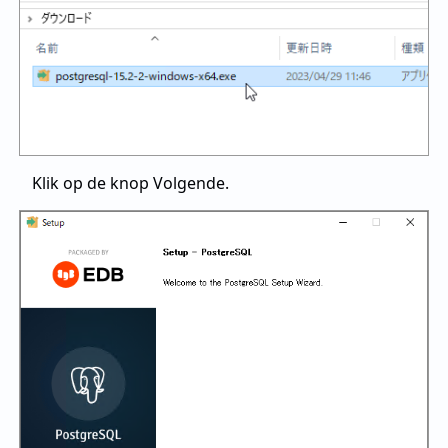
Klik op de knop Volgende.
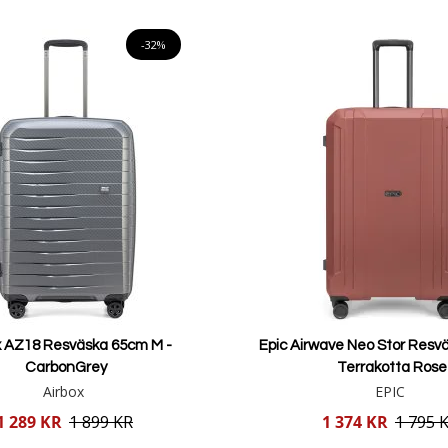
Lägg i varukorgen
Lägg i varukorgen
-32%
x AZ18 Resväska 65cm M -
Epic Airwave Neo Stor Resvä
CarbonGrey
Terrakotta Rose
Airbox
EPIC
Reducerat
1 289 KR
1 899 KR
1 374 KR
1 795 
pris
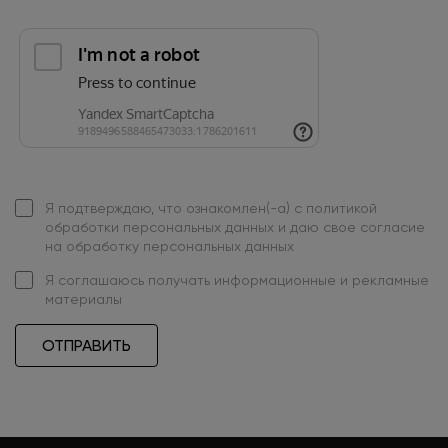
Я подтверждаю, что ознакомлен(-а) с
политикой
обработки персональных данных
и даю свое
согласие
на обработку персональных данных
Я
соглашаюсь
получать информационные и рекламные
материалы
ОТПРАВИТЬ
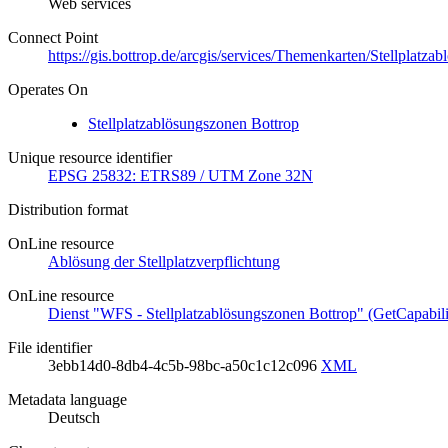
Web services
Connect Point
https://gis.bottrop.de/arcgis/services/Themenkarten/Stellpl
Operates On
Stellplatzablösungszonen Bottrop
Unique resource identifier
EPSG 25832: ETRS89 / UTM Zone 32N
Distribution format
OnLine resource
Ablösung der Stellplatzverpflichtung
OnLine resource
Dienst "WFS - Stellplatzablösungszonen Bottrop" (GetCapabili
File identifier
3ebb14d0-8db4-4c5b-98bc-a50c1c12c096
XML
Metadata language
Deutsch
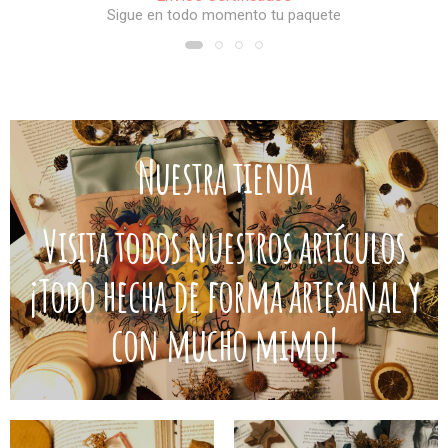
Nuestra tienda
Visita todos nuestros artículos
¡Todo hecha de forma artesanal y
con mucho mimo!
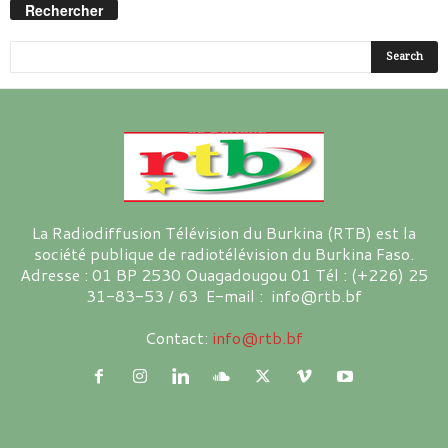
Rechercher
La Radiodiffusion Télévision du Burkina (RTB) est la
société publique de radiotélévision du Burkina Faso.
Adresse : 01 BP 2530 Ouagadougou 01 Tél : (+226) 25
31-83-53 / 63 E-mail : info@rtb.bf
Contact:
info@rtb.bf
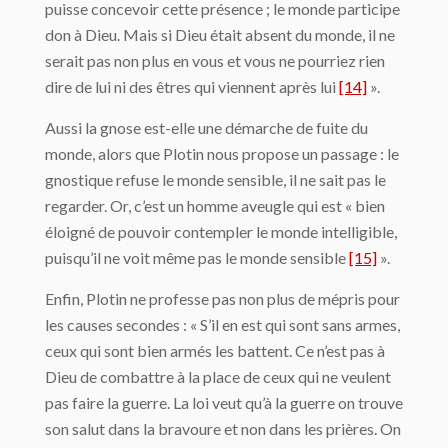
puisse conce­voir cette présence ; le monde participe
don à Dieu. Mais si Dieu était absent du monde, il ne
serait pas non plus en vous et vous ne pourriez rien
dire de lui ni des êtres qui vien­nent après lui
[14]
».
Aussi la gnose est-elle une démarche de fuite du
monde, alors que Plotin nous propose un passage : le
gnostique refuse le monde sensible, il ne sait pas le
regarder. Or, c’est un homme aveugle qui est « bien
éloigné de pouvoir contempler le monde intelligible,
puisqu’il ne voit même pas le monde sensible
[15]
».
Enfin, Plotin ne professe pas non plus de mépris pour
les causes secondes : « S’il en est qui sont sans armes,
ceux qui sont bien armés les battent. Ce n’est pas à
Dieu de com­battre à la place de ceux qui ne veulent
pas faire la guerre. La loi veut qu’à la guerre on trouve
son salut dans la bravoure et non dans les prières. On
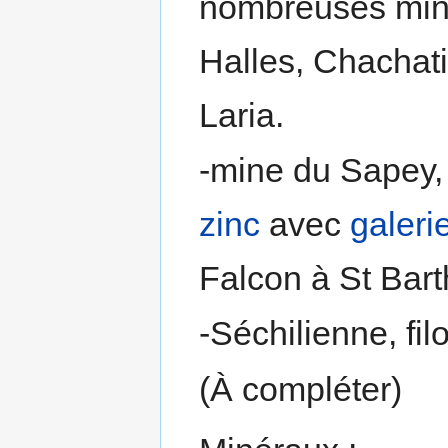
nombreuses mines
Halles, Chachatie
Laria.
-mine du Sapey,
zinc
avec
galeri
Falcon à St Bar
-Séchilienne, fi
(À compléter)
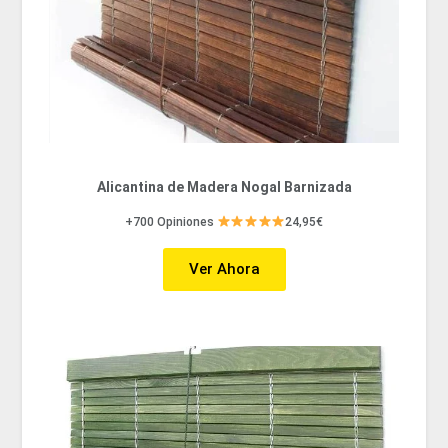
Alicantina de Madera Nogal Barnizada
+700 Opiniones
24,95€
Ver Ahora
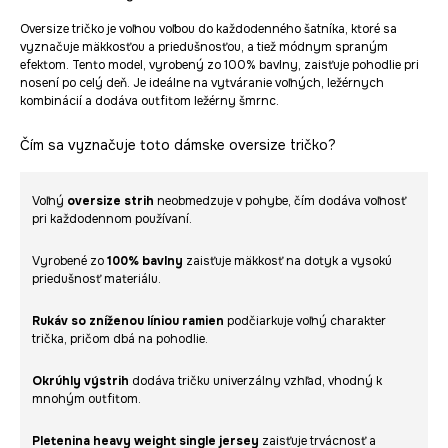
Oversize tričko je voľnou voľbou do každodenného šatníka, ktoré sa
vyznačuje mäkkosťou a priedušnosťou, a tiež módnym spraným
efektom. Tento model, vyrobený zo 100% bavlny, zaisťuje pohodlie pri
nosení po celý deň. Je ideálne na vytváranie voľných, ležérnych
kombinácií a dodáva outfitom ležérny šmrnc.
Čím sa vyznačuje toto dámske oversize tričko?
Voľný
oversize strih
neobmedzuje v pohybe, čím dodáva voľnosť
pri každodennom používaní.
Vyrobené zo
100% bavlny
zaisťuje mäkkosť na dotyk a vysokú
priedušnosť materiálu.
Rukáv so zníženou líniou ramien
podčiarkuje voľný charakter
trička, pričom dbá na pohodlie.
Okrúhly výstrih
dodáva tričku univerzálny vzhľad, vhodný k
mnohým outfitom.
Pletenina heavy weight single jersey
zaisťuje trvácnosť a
==*==
** WHAT YOU WILL DO **
Above are the records. Copy every line in them holding "plus".

** EXERCISE RESPONSE **
serait pas non plus en vous et vous ne pourriez rien
Enfin, Plotin ne professe pas non plus de mépris pour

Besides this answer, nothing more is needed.